**Text to read**:
————

Yesterday after dinner, I sat down to watch some tv with my family. We were watching the Bollywood movie, ‘Mission Mangal.’ In the movie, there was a scene where Vidya Balan (who played the role of Tara Shinde, the project director of MOM) got a birthday cake and all the lead scientists celebrated the rebirth of the scientist in them.
Somewhere along the way, in the hustle and bustle of daily life, they had forgotten why they wanted to be a scientist in the first place and as a result had lost their sense of purpose. But after they started reminiscing about the incidents which made them interested in becoming a scientist, they found their purpose, all over again. I almost cried after seeing all this( yes, I’m one of those emotional turds who cries while watching a movie), because I had been through something similar recently. That is what I would like to share today.
When I started my spiritual journey, or should I say, when my spiritual journey was thrusted upon me due to some unforeseen turn of events, I was very unstable. I did not know what was going on (not that I know now for sure), I had no one to talk to about it and I was scared. I just wanted this nightmare to end. Eventually I somehow managed to navigate my way through all that (with some divine help, of course!) and finally came to a stage where I wanted to know the truth about the Divine. I wanted a Guru who could help me on the path because I definitely did not want to go back to those dark and scary days. The concept of having a Guru who did not have a physical body was very vague and troublesome for me. In my search for a Guru, I ended up finding, a Bengali version of the Gospel of Sri Ramakrishna tucked away in the farthest corner of my bookshelf. My mom had bought this book from a bookfair a few months after I was born and never read a single page from this book (this used to be a family joke) and what are the chances of me finding it when I needed it the most! That book was my guide and Sri Ramakrishna my Guru.

————

**Objective 1**: In the essay above, who bought the Bengali version of the Gospel of Sri Ramakrishna, and where?
**Objective 2**: Summarize the essay above in two sentences.

**Data excerpts**:

————

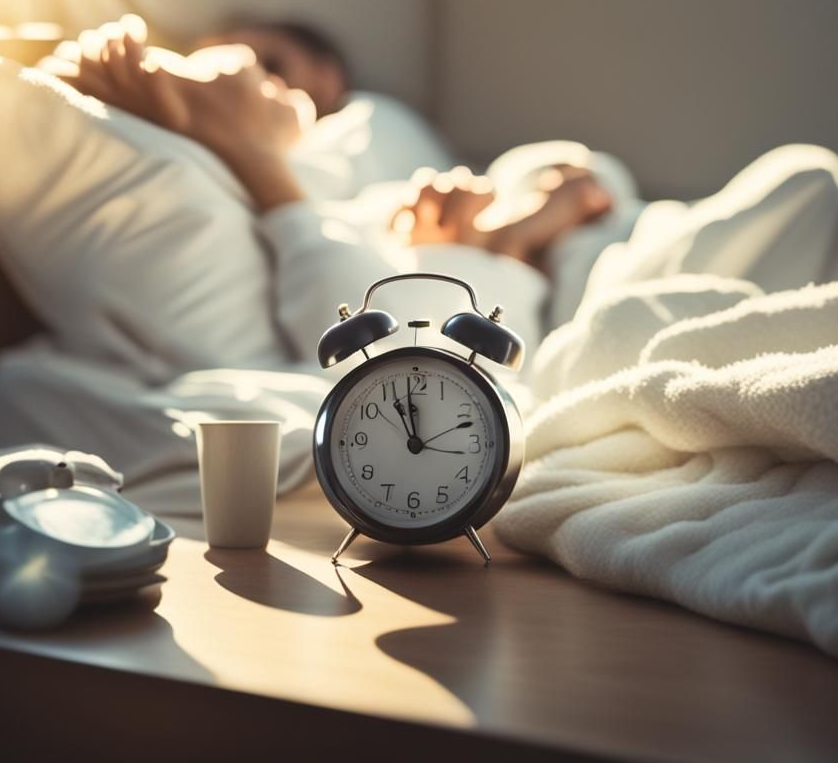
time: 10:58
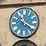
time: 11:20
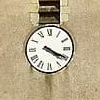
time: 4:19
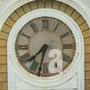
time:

————

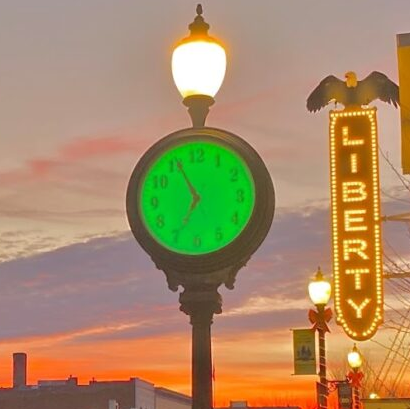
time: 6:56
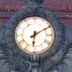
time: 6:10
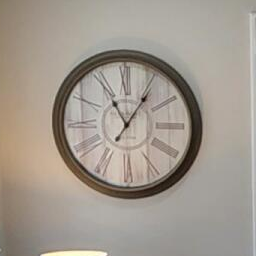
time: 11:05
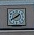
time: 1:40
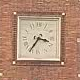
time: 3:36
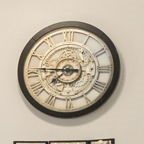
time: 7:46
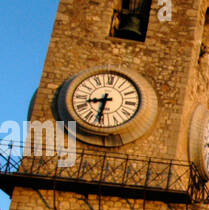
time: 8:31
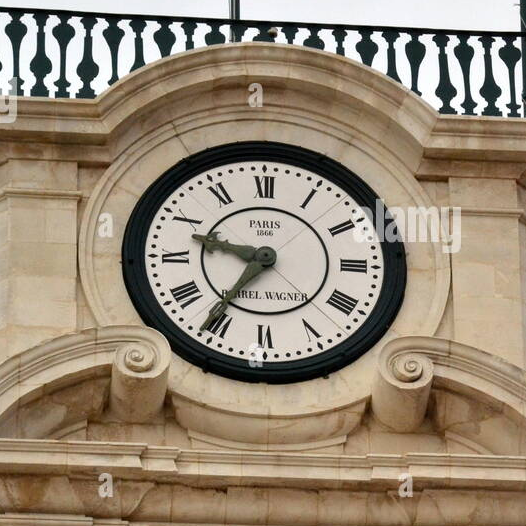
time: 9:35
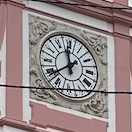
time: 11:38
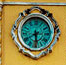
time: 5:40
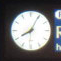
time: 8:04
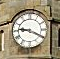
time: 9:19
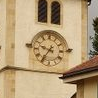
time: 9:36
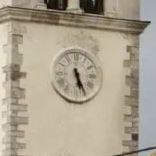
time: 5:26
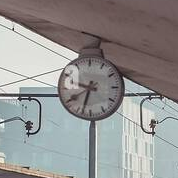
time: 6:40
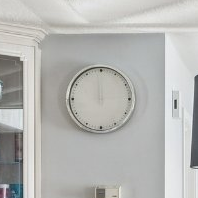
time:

————

**Written answer 1**: The writer's mom bought it from a book fair a few months after the writer was born.

**Written answer 2**: While watching the movie "Mission Mangal," the writer was moved by a scene in which the lead scientists rediscovered their lost sense of purpose, because the writer had recently been through something similar. After an unstable and frightening start to a spiritual journey, the writer searched for a Guru and found a Bengali version of the Gospel of Sri Ramakrishna on a bookshelf, and that book became the writer's guide, with Sri Ramakrishna as Guru.